ARTIST-IN-RESIDENCE

★ ★ ★ ★

JEAN FOGEL

The Dark Heart

Then I heard a noise, and I knew it was the sound of human terror.  It was the low sound that arises from the bottom of the soul…… And have I not told you that what you mistake for madness is but a kind of over-sensitivity…?  Pretend no more! I admit the deed!  Tear up the floor boards! Here, here! It is the beating of his hideous heart!—The Tell-Tale Heart by Edgar Allan Poe

According to the Chinese Book Of Life, The Secret Of The Golden Flower, a mother hen is able to help a baby chick hatch from its egg because her hearing is connected to her heart, and her heart is energetically connected to her young chick.  It is a kind of deep listening.  This idea of the heart being able to hear is something my son would understand.  He used to look at me after certain exchanges and shake his head asking how do you always know?

A mother knows the way the heart knows.  As mysterious as Poe’s beating heart, as connected as the deep listening that reaches far beyond the physical, we are at our root animals, and animals rely on instinct.  I believe the heart and instinct are related.

We refer to drawing on our instincts as intuition.  The ability to tune into our intuition means feeling into the body.  This is a quality that reaches back into our evolutionary history.  Relying on our body for information comes from primordial times and is very different from the sentimentality we are so accustomed to today.  Sentimentality leaves the dark heart untended.

Sentimentality is a superstructure covering brutality—C.G. Jung

The wet eyes of the sentimentalist betray his aversion to experience, his fear of life, and is capable of masking cruelty— James Baldwin

Our consumer culture cultivates sentimentality by delegating our extreme emotions to the shadows.  The very idea that one experiences dark emotions is cause for concern.  Medications are at the ready for any dip in stasis and productivity.

Strange Harmony

There is a man wearing a uniform proudly, you can find him miming
hand signals of belonging, his smile someone else’s flag. A child
caught telling a tall tale, stands holding her bird cage heart,
eyes wild with yesterday. Someone’s daughter, her pale skin
throwing light, moves through rooms of her beginning.
She is eager to please, her eyes a testament to something unknown.
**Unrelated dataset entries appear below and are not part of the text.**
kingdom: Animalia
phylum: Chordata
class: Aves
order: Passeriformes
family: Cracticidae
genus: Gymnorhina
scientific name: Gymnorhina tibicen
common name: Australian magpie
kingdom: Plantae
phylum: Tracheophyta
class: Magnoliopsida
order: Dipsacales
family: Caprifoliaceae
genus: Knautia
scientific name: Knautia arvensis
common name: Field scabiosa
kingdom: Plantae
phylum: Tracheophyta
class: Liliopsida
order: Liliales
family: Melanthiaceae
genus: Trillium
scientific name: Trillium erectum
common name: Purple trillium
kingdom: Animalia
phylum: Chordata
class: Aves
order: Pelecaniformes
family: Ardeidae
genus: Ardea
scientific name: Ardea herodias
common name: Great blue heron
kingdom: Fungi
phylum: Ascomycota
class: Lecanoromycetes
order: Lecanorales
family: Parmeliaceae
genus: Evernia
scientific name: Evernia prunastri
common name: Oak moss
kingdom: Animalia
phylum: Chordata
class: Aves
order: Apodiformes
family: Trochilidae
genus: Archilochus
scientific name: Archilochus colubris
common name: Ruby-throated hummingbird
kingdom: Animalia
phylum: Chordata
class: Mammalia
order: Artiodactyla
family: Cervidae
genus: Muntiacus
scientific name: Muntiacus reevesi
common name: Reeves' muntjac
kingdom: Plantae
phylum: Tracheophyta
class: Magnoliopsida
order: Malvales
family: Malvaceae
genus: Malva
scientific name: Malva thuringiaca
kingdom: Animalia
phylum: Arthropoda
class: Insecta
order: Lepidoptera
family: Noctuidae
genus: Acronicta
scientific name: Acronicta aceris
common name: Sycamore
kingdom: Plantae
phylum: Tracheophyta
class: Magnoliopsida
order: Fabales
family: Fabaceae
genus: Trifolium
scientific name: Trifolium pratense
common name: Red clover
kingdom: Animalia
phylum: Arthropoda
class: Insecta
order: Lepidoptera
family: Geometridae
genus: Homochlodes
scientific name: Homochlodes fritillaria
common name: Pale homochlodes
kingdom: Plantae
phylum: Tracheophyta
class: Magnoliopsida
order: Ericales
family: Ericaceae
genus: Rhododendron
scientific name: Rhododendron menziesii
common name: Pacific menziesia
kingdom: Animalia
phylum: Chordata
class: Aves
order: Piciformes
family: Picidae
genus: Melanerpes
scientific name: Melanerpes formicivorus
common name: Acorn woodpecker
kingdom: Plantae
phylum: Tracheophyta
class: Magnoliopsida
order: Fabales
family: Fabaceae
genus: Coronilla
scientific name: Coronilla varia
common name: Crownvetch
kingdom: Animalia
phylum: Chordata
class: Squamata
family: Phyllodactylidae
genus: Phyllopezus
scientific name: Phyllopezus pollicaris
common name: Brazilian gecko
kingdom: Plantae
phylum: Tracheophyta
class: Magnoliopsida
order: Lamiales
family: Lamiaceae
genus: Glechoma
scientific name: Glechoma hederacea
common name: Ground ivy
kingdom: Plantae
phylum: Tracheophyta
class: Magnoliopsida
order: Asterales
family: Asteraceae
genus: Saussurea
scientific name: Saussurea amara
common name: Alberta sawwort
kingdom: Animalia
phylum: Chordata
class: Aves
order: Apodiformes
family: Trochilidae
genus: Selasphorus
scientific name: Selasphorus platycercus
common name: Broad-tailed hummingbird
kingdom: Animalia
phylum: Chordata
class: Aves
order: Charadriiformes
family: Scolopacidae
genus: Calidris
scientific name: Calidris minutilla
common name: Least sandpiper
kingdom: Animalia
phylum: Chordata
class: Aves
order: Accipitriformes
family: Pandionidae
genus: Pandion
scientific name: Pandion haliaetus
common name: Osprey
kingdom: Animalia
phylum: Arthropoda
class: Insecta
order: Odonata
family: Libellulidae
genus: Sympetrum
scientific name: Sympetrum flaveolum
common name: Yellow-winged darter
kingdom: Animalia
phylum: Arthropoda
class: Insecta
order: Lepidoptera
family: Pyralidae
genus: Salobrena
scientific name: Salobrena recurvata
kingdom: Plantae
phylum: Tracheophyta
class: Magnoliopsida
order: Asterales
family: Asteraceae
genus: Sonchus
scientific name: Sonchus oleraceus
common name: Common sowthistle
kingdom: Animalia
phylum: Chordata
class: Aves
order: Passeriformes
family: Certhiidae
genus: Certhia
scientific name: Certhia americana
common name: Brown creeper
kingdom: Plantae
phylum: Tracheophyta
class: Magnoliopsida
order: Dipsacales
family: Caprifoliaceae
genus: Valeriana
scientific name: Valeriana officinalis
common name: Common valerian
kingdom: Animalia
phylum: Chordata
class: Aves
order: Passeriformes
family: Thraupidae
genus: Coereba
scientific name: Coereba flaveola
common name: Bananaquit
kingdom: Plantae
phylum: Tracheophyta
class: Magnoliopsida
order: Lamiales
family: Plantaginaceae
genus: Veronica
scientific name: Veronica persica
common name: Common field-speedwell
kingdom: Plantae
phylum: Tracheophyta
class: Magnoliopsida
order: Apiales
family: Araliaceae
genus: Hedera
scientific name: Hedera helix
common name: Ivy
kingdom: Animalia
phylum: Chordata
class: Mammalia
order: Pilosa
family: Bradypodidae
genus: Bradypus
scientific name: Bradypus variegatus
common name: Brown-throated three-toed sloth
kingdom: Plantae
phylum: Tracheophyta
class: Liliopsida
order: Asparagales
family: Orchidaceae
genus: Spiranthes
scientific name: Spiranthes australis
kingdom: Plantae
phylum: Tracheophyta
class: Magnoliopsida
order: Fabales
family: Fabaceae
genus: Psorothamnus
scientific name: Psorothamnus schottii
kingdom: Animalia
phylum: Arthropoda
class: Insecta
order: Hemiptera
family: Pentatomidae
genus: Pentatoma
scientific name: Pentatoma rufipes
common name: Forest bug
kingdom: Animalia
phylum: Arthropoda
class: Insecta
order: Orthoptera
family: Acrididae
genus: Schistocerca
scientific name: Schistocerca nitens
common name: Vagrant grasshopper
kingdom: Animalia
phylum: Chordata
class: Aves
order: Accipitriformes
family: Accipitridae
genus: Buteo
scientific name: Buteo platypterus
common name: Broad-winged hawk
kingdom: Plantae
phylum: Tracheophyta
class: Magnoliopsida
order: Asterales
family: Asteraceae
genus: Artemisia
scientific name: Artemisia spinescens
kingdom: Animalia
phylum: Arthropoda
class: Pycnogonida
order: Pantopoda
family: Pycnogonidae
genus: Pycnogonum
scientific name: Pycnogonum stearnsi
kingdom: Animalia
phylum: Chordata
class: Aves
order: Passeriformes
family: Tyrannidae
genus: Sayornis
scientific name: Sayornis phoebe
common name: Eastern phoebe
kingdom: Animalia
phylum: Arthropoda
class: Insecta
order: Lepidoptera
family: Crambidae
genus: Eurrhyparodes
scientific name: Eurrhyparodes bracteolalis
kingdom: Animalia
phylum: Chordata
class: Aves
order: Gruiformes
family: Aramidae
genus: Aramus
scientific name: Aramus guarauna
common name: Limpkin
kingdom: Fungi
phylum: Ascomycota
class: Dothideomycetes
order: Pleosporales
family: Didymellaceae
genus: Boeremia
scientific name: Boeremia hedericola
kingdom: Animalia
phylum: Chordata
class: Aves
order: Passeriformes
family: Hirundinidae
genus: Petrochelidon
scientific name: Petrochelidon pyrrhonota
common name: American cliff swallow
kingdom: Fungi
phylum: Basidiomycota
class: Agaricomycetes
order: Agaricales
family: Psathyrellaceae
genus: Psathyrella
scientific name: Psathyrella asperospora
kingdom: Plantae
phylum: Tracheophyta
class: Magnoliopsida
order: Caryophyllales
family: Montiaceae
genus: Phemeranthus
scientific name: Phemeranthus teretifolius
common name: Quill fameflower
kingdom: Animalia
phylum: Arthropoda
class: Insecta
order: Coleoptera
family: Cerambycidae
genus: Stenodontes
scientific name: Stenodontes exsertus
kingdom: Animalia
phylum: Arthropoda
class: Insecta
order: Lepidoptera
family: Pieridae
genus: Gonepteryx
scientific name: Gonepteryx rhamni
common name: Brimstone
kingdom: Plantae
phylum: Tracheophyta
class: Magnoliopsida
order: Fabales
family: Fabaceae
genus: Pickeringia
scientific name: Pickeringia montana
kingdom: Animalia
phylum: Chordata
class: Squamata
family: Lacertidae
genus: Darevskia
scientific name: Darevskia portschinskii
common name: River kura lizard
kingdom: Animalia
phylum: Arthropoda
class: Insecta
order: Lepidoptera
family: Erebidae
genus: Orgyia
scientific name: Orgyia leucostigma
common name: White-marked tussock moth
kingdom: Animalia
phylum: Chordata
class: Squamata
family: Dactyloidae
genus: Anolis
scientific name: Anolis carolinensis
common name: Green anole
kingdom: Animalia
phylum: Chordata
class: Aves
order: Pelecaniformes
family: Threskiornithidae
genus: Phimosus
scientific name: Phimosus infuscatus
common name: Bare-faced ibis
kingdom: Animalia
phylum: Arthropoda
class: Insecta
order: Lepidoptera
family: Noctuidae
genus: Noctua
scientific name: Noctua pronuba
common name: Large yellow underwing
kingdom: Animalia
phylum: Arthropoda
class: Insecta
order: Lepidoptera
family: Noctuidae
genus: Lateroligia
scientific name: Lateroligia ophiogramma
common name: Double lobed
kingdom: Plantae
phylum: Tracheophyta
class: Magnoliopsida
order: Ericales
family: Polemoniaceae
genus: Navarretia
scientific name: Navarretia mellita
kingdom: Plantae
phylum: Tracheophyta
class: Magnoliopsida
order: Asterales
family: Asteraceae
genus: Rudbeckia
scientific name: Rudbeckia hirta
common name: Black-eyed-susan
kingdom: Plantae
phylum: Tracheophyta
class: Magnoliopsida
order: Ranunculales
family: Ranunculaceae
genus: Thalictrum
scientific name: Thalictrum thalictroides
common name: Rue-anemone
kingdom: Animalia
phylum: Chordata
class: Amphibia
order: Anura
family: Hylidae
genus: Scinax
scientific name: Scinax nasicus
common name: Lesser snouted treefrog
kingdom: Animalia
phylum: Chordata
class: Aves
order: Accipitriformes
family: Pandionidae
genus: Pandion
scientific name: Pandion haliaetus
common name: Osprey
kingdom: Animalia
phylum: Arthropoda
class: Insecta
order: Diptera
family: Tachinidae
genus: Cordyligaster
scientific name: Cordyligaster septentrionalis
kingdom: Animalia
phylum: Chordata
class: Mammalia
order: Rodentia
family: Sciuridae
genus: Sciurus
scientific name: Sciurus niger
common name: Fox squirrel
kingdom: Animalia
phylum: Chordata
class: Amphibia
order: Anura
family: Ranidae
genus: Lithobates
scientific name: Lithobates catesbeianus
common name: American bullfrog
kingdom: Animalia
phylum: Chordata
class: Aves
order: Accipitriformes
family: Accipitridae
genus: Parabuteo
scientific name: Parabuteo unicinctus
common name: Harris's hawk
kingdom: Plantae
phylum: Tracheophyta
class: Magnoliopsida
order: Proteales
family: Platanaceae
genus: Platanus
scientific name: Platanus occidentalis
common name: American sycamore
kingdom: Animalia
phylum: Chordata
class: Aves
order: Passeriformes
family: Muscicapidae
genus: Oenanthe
On the other side of the world, a volcano is erupting.
Someone is preparing tea and everywhere,
the homeless dance for their pennies,
the amputee sings for his dinner.

What is above cannot exist without what is below.  The feminine principal embraces the dark, is often in communication with the dark and allows us to reside in the unknown.  Yet even our present-day childbearing is greatly controlled, choosing an all-natural birth is often considered unnatural in traditional hospitals.  And our fear of death hides behind our obsession with youth and fame.

Each Day Like This

A wind-blown mantle is waiting for the sun, like a train pulling
lavender through the fields. Grasses wild with loneliness bend and sway,
each shaft a strand, each strand someone’s hair, each day like this.
Bodies rising like dough, a forgotten wilderness, eyes staring
at the street laid flat like a black ribbon tongue. Beneath the curl

of bridge and mall: graffiti, detritus. The inevitable business of death.
We have bathed the body, closed all the doors. Above the city
a blood orange moon is setting, lanterns of light slowly expire.
The bird’s sleeping eye begins to open.

As the divisions of race and religion grow wider in my own country, I draw again from James Baldwin:  Humanity is our burden.  It is our burden, our collective burden that can only be dealt with by the inclusion of all.  Only by opening the door to the darkness will we find the light.

There Is No Other

I have no tears left, only the wail of bodies flung
against walls of remembrance,
or the howl of celebration;
a body being burned, a child being born.
Someone said faith and I said breathe.
Again my eyes looking through water,

Nameless before we were named,
wordless before we arrived,
what protection is there from the trauma of birth,
from the release of death?

Each hand holds the grail,
juggles without knowing,
sings without words,
lives in the hallowed genuflection
of an occasional perfect moment.

What say you death?
Saturn, God, Jesus, Buddha, Mom?

I look at you with my binoculars,
such distortion, such distance, such closeness.

A moth dives into the darkness.
No other in the flame burning ascension.

Born in New York, NY and raised in Texas, Jean Fogel Zee has been dancing, writing and working with the world as installation for over 30 years. The arc of Zee’s creative life is multi-disciplinary in form with a focus on poetry, dance, and the practice of Authentic Movement.  Zee’s performance works have been supported by grants from the City of Austin, the Texas Commission on the Arts and the National Endowment for the Arts. She is presently Artist In Residence with The Historic Santa Fe Foundation in Santa Fe, NM.  Her exhibit WORD Poetry / Installation premiered May 5 – May 28, 2017 at the Historic Santa Fe Gallery in Santa Fe, NM.  Zee is currently working on her 2018 exhibition WIRED, as well as her one woman show WEEP An Existential Comedy, both shows to be presented by spring of 2018.